EXERCISE PASSAGE:

———

# 🧠 Feature Engineering - Credit Risk Modeling Project

This document outlines the complete **feature engineering workflow** applied to the Home Credit Default Risk dataset. The goal is to transform raw data into meaningful features that improve model performance and interpretability.

---

## 🔹 1. Data Cleaning

- Converted all `DAYS_*` columns from negative values to positive (e.g., `DAYS_BIRTH` to `AGE_YEARS`).
- Handled missing values for critical features such as `EXT_SOURCE_2`, `EXT_SOURCE_3`, and `OCCUPATION_TYPE` using imputation strategies.

———

RECORDS SUPPLIED:
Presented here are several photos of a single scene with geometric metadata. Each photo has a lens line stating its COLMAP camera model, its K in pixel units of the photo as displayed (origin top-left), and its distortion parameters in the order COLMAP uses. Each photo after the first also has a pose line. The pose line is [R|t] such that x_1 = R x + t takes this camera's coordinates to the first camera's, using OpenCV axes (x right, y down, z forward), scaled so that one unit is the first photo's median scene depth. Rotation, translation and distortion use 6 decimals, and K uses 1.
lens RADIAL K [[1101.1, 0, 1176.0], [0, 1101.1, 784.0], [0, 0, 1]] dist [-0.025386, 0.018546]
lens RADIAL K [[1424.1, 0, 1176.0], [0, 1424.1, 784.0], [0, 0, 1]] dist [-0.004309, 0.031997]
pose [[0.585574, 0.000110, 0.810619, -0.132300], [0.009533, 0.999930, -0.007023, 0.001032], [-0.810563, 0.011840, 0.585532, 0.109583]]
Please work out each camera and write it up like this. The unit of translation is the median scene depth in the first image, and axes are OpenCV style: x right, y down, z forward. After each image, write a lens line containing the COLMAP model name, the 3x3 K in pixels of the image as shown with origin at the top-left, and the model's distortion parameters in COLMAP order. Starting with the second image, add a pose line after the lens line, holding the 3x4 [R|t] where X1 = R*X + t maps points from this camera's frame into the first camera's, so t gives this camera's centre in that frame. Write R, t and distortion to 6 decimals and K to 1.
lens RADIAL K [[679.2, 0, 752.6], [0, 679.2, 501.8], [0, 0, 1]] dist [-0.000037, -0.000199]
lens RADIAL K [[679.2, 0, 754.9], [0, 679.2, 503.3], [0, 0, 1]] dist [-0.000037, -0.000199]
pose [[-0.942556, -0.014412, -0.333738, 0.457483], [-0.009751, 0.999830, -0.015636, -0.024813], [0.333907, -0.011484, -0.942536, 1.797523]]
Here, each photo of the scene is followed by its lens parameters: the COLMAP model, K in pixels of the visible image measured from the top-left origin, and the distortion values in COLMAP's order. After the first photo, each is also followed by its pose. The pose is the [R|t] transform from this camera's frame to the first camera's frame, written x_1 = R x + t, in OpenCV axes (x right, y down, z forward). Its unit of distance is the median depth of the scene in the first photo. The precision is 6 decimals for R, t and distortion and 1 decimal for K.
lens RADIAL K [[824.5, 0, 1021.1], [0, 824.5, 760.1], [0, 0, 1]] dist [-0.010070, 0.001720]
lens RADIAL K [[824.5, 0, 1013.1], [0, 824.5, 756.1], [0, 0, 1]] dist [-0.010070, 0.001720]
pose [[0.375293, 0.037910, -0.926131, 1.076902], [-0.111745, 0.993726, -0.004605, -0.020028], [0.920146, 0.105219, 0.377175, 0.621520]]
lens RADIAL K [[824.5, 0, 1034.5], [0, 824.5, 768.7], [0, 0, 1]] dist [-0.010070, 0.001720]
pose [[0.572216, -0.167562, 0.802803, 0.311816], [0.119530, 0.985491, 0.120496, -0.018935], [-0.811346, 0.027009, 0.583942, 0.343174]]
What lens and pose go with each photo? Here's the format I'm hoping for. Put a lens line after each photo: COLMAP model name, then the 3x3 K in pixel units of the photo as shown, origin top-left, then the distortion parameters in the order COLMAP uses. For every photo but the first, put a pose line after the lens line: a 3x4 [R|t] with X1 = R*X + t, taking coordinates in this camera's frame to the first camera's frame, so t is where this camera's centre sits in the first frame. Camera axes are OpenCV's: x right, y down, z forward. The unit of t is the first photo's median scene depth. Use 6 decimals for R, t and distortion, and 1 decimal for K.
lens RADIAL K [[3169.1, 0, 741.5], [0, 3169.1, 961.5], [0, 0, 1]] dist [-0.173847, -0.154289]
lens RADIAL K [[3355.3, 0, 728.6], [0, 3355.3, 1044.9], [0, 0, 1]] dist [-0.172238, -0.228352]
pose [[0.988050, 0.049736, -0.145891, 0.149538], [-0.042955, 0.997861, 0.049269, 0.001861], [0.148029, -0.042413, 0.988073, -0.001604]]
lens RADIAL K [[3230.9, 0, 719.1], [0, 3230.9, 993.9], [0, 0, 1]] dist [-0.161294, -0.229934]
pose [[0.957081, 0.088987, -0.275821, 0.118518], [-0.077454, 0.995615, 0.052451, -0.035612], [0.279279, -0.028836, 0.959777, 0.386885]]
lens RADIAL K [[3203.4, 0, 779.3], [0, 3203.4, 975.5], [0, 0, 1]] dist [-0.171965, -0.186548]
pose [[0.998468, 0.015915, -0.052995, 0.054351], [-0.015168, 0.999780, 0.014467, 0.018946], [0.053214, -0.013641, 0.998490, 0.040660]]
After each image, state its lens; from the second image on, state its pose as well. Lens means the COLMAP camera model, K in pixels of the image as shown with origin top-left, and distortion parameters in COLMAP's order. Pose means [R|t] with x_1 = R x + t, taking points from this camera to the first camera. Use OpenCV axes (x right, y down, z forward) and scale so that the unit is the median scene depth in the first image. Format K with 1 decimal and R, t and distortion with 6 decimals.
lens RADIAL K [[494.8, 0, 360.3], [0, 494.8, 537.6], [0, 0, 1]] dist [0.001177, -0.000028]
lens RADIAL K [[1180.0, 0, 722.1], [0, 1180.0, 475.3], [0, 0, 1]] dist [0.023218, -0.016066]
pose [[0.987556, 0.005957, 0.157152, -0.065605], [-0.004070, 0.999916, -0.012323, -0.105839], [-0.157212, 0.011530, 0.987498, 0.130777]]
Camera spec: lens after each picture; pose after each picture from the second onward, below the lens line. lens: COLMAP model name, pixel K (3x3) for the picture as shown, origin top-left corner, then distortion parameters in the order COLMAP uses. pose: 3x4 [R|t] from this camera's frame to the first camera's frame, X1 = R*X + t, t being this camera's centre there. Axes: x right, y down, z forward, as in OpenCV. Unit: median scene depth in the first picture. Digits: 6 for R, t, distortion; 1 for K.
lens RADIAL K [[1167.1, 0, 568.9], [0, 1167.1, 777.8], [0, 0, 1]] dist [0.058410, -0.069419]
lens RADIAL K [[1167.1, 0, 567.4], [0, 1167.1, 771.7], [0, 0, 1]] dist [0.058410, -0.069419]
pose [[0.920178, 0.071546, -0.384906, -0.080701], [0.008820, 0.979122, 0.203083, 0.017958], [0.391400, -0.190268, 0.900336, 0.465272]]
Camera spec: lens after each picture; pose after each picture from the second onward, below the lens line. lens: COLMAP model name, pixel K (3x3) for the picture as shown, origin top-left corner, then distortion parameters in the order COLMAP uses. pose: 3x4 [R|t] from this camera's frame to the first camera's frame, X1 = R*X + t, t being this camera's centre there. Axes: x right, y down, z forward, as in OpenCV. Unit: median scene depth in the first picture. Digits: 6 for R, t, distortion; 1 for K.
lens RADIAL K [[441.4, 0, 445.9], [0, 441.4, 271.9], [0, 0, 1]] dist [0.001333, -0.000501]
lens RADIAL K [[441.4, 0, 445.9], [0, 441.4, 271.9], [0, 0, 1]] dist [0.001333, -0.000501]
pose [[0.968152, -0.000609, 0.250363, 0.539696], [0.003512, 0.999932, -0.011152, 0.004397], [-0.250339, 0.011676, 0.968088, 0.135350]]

———

TASK SET:
**A.** Translate this sentence from the feature engineering document into Spanish: "The goal is to transform raw data into meaningful features that improve model performance and interpretability."
**B.** Decide whether each statement agrees with the feature engineering document, answering yes or no and quoting the words that settle it.
(i) The workflow is applied to the Home Credit Default Risk dataset.
(ii) Missing values for OCCUPATION_TYPE were dropped rather than imputed.
(iii) The DAYS_* columns were converted from positive values to negative.
**C.** Write the next part of the feature engineering document, picking up after its last line.

TASK-BY-TASK OUTPUTS:
**A.** El objetivo es transformar los datos en bruto en variables significativas que mejoren el rendimiento y la interpretabilidad del modelo.

**B.**
(i) Yes: "applied to the Home Credit Default Risk dataset"
(ii) No: "using imputation strategies"
(iii) No: "from negative values to positive"

**C.**
- Ensured consistent binary flag formatting (0/1) across all `FLAG_*` columns.

---

## 🔹 2. Categorical Encoding

- **Label Encoding** for binary categorical variables (e.g., `CODE_GENDER`, `FLAG_OWN_CAR`, `FLAG_OWN_REALTY`).
- **One-Hot Encoding** for nominal variables (e.g., `NAME_CONTRACT_TYPE`, `NAME_EDUCATION_TYPE`, `NAME_FAMILY_STATUS`).
- **Frequency Encoding** for high-cardinality variables like `ORGANIZATION_TYPE`.
- Converted `WEEKDAY_APPR_PROCESS_START` to numerical day of the week (Mon=0 to Sun=6).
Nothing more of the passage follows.